ASSIGNMENT: Write back every entry exactly as it reads, with the pictures left behind.

GIVEN RECORDS:
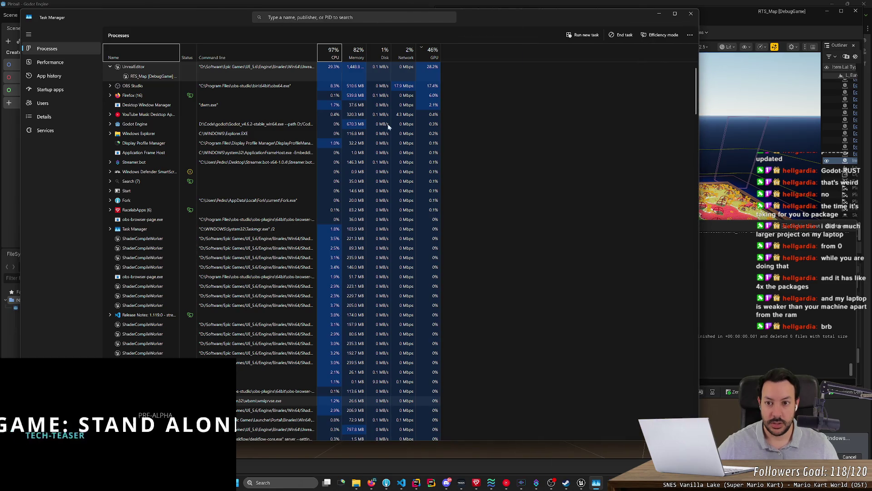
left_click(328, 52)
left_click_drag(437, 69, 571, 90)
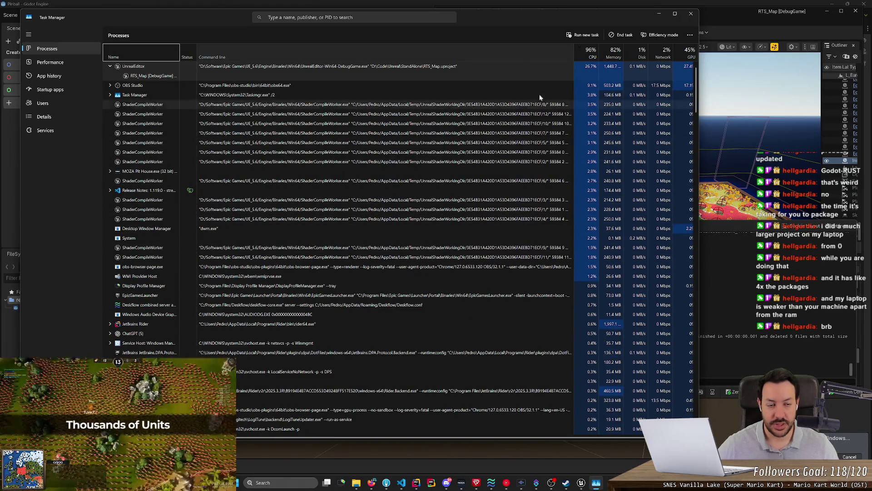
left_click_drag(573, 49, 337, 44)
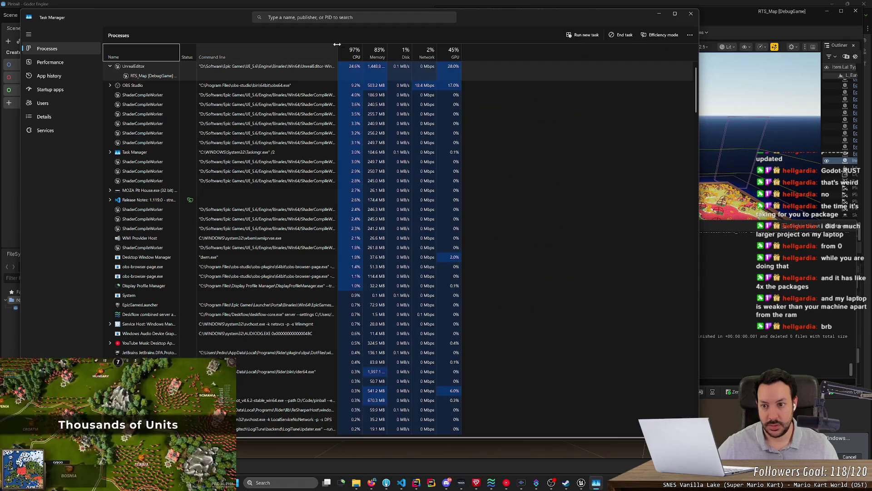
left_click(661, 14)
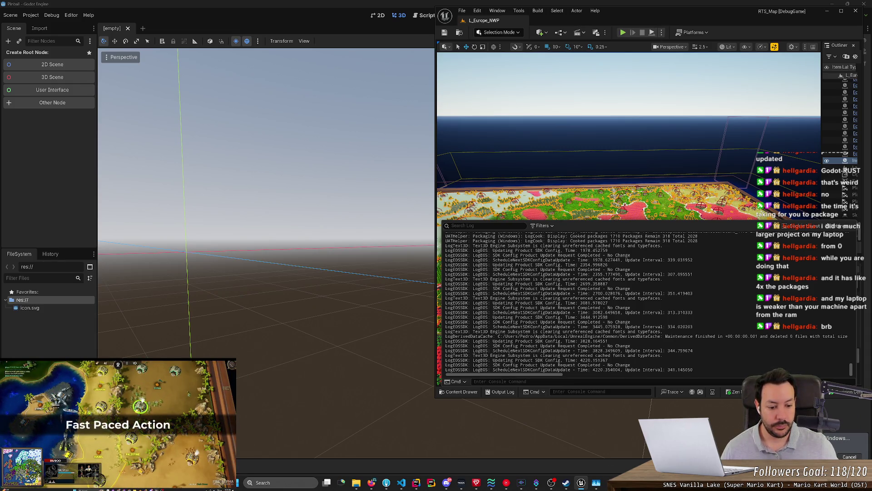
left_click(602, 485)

ANSWER SPACE:
left_click(328, 52)
left_click_drag(437, 69, 571, 90)
left_click_drag(573, 49, 337, 44)
left_click(661, 14)
left_click(602, 485)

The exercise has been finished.